What you should do —
Look below for lines that hold the string "THEFT" and copy each one.

START Material to process

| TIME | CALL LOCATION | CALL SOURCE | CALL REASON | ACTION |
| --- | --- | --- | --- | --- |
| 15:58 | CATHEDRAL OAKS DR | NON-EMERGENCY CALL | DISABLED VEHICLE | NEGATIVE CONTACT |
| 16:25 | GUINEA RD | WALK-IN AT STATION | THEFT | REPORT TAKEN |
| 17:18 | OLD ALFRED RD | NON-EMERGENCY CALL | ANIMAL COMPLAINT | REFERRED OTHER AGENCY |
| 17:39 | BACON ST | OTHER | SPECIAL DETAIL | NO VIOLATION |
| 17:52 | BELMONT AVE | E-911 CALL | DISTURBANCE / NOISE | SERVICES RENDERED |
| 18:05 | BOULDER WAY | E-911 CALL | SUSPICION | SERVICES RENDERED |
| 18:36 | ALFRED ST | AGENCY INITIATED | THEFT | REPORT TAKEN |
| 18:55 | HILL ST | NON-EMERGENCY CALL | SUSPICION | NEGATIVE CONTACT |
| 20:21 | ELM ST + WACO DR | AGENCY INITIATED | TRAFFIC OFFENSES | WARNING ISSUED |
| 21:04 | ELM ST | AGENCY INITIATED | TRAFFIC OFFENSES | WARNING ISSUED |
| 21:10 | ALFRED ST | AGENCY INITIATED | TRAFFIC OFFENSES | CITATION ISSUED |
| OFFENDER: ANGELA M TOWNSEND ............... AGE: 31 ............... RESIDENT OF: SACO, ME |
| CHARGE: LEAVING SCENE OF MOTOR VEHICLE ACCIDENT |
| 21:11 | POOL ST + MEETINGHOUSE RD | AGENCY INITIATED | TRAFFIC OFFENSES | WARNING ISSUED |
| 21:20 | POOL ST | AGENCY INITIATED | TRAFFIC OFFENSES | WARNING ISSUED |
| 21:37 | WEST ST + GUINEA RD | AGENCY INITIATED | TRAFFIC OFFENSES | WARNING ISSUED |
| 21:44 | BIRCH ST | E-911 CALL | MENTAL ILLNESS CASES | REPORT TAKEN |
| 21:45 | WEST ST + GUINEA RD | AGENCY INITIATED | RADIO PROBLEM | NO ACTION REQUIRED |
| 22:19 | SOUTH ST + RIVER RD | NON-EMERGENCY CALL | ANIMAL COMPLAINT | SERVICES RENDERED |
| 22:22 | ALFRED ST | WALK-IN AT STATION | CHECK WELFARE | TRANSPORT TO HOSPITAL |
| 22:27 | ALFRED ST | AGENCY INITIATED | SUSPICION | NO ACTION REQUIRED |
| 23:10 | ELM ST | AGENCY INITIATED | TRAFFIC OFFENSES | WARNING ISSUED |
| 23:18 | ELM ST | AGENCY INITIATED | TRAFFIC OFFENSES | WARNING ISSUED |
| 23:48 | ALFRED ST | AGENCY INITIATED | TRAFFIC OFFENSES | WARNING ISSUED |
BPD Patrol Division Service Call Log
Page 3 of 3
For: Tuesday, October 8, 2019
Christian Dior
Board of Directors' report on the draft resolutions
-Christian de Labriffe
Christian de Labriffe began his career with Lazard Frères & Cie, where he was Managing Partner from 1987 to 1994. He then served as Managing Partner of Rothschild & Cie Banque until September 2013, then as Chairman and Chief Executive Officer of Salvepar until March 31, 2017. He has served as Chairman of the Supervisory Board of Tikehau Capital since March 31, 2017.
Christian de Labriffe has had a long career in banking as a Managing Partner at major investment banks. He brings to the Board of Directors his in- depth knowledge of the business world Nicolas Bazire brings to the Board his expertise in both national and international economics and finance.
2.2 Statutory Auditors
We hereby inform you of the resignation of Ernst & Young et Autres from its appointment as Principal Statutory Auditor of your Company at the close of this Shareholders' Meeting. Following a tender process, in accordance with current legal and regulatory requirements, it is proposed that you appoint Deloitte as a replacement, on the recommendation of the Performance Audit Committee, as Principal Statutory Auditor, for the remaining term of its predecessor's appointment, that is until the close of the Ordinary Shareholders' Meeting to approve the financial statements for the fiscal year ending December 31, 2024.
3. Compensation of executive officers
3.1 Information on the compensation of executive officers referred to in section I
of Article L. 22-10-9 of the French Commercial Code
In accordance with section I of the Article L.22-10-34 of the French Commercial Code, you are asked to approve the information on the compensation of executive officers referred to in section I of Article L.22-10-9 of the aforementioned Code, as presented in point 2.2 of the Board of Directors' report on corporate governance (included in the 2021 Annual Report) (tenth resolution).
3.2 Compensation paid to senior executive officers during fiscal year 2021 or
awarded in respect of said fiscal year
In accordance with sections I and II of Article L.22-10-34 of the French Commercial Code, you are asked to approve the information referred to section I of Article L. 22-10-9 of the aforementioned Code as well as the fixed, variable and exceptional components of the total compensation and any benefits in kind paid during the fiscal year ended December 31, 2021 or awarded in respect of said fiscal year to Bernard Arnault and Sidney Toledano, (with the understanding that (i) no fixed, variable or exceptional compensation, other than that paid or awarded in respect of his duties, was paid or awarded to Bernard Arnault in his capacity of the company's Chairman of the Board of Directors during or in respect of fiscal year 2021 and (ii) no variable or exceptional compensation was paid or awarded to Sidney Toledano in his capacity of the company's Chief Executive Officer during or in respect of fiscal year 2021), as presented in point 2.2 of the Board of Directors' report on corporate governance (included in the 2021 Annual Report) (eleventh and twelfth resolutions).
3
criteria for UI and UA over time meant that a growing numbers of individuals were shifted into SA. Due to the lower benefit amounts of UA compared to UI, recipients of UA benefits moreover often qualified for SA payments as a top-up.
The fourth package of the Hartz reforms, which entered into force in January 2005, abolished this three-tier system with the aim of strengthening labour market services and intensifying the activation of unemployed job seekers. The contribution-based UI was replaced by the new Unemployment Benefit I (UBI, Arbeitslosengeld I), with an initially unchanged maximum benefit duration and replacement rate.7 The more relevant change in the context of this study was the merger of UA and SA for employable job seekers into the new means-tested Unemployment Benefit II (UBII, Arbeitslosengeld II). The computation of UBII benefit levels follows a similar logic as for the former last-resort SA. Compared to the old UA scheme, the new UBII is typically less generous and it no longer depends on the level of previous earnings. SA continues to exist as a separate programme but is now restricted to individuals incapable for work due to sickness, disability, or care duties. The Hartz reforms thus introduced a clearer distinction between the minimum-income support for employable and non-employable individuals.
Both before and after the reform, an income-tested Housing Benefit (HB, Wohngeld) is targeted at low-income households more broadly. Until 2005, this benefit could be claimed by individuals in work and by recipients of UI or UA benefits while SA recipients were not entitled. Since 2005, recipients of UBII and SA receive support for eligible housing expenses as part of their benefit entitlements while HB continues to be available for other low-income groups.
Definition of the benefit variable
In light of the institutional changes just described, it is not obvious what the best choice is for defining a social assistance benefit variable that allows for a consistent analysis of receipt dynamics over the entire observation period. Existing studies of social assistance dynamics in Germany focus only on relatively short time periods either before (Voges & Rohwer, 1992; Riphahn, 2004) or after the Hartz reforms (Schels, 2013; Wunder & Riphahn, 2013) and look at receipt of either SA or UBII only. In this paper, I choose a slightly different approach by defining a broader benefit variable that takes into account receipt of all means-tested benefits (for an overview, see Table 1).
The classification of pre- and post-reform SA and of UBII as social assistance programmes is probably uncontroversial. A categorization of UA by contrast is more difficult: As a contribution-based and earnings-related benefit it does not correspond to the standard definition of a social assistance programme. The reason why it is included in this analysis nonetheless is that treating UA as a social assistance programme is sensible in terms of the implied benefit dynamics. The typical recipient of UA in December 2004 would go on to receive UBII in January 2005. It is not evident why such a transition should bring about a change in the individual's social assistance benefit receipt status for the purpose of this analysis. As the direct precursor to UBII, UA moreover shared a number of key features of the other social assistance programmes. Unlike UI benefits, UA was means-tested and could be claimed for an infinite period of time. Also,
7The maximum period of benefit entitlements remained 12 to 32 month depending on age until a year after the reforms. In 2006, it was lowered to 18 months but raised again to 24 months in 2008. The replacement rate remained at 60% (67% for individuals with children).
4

END Material to process

Result for this exercise —
| 16:25 | GUINEA RD | WALK-IN AT STATION | THEFT | REPORT TAKEN |
| 18:36 | ALFRED ST | AGENCY INITIATED | THEFT | REPORT TAKEN |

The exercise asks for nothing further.